# SFCCI "Texas Open" Casting Tourney Oct. 16 & 17



## Dig-on-me (Nov 23, 2007)

*SFCCI "TEXAS OPEN" LONG DISTANCE CASTING TOURNEY*

October 16th & 17th "Texas Open" Tournament in Kingsville, TX

Hey Everyone, we will be having a casting tournament for anyone willing to come out! If you want to see some of the finest casters around come on out. Casting will begin at 9 AM on Saturday and Sunday and will last until the afternoon depending on the amount of casters each day. If you would like to help out, as we always need help, be there by 8:30 AM in the morning. Bring a chair maybe some shade and hope to see you all there. We will be having casting practice at Dick Kleberg Park in Kingsville, Tx on Friday. This is a 2 day tournament.

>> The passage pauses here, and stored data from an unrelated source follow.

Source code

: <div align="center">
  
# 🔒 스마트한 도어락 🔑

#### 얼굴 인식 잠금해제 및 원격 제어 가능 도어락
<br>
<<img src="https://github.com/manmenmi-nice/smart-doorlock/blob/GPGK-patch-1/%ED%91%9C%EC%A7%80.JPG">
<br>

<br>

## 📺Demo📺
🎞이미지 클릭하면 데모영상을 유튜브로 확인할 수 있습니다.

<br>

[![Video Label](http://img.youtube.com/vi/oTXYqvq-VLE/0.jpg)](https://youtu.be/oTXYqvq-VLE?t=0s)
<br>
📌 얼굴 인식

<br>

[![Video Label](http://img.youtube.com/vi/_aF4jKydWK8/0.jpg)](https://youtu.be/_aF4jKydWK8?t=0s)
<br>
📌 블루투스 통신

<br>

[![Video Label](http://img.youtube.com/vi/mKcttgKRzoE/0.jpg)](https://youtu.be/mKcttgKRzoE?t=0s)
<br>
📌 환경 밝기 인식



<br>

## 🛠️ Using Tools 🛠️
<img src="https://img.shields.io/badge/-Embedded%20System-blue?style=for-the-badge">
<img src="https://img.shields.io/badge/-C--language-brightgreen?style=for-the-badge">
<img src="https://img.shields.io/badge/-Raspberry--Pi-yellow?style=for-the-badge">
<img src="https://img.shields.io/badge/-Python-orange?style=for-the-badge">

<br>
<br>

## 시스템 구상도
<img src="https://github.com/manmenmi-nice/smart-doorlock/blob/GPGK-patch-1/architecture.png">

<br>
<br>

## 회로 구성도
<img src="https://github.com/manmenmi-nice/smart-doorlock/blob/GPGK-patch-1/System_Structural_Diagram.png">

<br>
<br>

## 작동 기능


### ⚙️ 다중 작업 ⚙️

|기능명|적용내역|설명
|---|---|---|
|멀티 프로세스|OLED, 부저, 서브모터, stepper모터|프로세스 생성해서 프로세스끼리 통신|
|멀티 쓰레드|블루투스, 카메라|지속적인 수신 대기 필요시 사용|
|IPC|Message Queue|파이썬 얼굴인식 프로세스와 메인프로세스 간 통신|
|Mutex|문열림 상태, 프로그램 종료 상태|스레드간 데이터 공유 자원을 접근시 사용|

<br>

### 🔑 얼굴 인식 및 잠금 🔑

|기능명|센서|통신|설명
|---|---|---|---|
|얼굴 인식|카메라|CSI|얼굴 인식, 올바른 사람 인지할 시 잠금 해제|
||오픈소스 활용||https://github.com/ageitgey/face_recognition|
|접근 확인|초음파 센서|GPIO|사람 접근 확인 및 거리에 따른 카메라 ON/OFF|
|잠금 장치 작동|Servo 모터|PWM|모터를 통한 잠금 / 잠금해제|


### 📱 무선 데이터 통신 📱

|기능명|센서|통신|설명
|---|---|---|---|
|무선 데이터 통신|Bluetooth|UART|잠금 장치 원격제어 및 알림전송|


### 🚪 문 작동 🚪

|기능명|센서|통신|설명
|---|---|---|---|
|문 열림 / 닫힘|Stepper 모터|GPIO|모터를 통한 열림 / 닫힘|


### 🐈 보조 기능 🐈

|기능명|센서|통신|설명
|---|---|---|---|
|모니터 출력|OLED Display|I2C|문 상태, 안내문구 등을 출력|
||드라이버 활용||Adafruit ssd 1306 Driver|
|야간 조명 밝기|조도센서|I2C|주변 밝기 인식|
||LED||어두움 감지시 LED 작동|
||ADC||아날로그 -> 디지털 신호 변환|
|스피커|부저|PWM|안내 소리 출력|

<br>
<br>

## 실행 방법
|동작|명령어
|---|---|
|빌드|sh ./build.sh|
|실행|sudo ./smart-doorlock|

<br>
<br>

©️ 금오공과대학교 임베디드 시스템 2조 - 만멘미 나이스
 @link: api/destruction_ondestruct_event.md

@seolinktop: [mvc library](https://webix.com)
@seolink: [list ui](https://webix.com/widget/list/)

Saturday will be 175 gram and 150 gram weight.
Sunday will be 125 gram and 100 gram weight.
Slight change in the rules because of the different weights in this tourney:
Lines & Leader: They must be of general circular section, parallel throughout, and be of basic mono-filament construction. 
(a). Running Line: To be minimum of 0.35mm for 175gr; 0.31mm for 150gr; 0.28mm for 125gr; 0.25mm for 50gr. 
(b). Casting Leader: To be high visibility/fluorescent of the following minimum: 0.75mm for 150gr and 175 gr and minimum 0.65mm for 100gr & 125gr, There must be at least 8 complete turns on the reel when ready to cast.
Here are the rules:
http://nickaway.com/rules.htm

Here is the map to the Park:
http://maps.google.com/maps?f=q&sou...g+Park,+Kingsville,+Kleberg,+Texas+78363&z=14

Many will be staying at the Motel 6 in Kingsville, Tx Friday and Saturday. Here is the information on the hotel:
Motel 6 Kingsville #324
101 North US 77
US 77 at East King Avenue/Santa Gertrudis Street
Kingsville, TX, 78363
Phone: (361) 592-5106
FAX: (361) 592-6947

It's going to be one helluva tourney, many guys have improved their distances from last year and are looking forward to more PB's there!

Sponsored by:
http://www.breakawayusa.com/
http://ultima-usa.com/home.htm
http://texaloy.com/
McKay Surveying-Cliff McKay

If you have any questions please PM me or send me an email at [email protected]

Carlos Osuna
SFCCI President


----------



## Hudak (Sep 10, 2007)

(drools....)


----------



## RWalleySA (May 2, 2010)

One day I will be brave and try my luck. There are so many great casters here in texas!


----------



## Jeremy Schrader (Feb 7, 2009)

Looking forward to coming over and casting with you guys


----------



## Mark G (Nov 15, 2004)

Yeee-HAW, I'm Texas bound 

See ya'all in a week !!

Mark


----------



## Hudak (Sep 10, 2007)

You suck mark!!!! LOL


----------



## huckfinn38 (Jun 13, 2006)

Good luck fellows big distances and screaming reels.


----------



## huckfinn38 (Jun 13, 2006)

Results??????


----------



## jcallaham (Jan 1, 2009)

they are up on breakawayusa forum


----------